╭─ Records shown

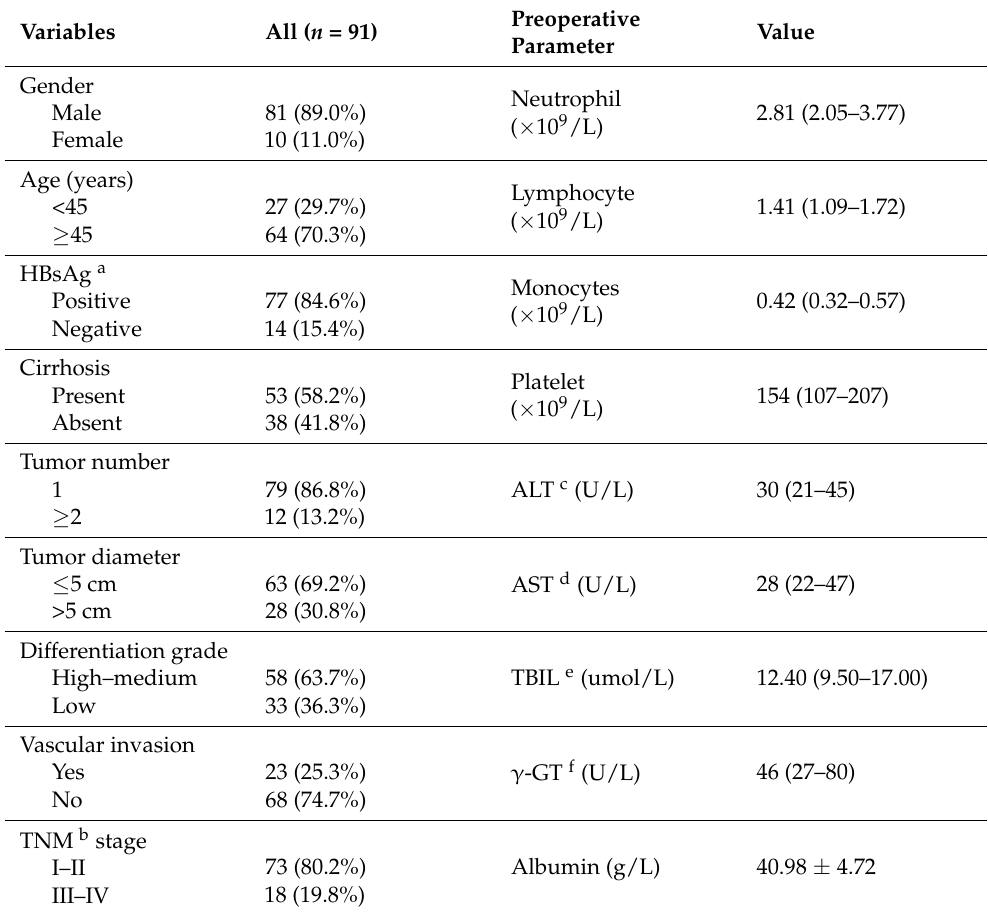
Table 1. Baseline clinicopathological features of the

╰─
╭─ Records shown

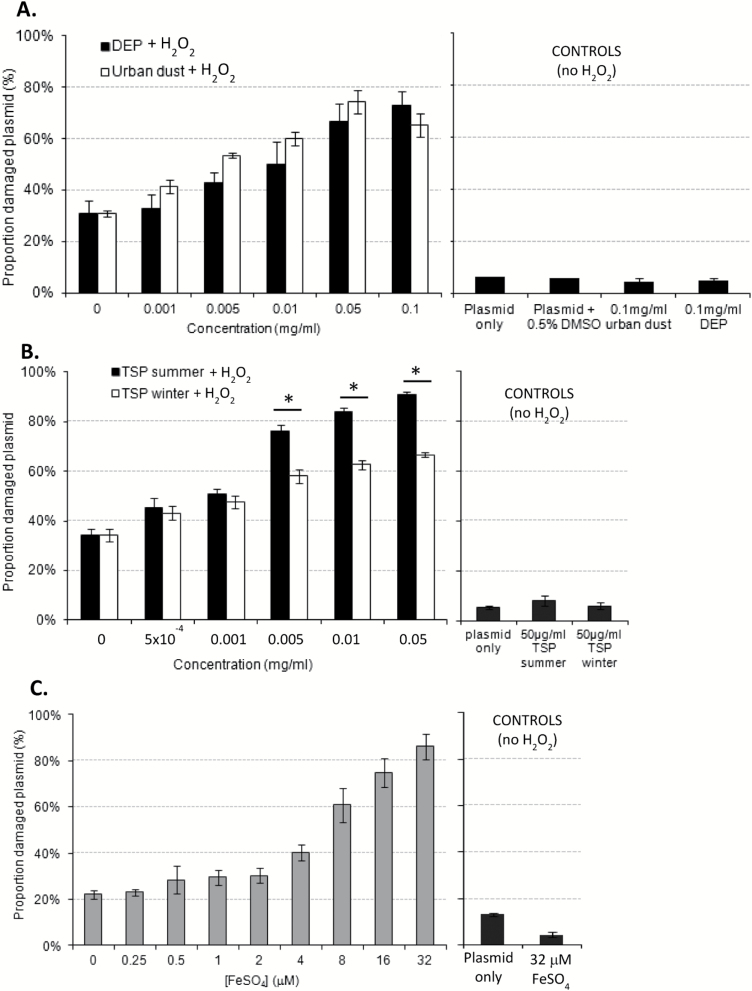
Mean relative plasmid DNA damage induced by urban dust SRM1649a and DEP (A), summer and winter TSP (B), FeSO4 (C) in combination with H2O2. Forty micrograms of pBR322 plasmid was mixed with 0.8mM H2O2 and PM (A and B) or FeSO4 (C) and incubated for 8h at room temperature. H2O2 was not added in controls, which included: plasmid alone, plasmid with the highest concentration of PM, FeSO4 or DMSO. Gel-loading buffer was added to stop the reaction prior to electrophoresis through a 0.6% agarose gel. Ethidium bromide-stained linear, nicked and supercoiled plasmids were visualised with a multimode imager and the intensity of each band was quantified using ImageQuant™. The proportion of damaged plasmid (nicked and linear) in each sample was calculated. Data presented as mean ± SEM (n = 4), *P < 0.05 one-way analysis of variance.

╰─
╭─ Records shown

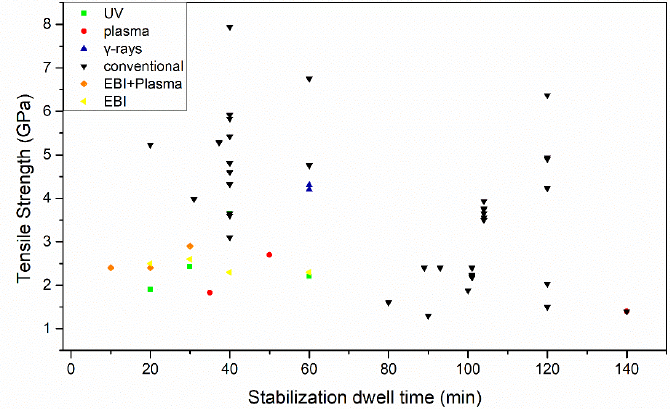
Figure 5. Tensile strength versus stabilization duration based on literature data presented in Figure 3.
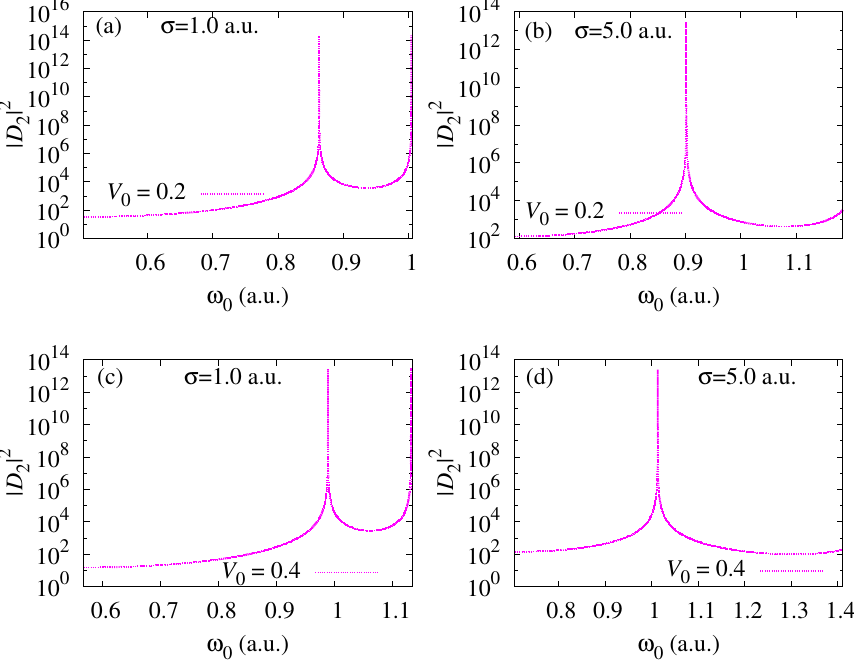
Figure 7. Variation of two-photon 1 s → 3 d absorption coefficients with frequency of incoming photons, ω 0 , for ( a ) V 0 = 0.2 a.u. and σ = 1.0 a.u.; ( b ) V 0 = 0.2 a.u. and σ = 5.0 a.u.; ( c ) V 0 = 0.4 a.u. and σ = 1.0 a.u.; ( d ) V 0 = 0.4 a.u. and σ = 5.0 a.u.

╰─

§ **What the task asks**
Go to the line above that contains "Figure 5. Tensile" and reproduce everything exactly from there through the line that contains "Figure 7. Variation", leaving out the pictures.

§ **Answer to this exercise**
Figure 5. Tensile strength versus stabilization duration based on literature data presented in Figure 3.
Figure 7. Variation of two-photon 1 s → 3 d absorption coefficients with frequency of incoming photons, ω 0 , for ( a ) V 0 = 0.2 a.u. and σ = 1.0 a.u.; ( b ) V 0 = 0.2 a.u. and σ = 5.0 a.u.; ( c ) V 0 = 0.4 a.u. and σ = 1.0 a.u.; ( d ) V 0 = 0.4 a.u. and σ = 5.0 a.u.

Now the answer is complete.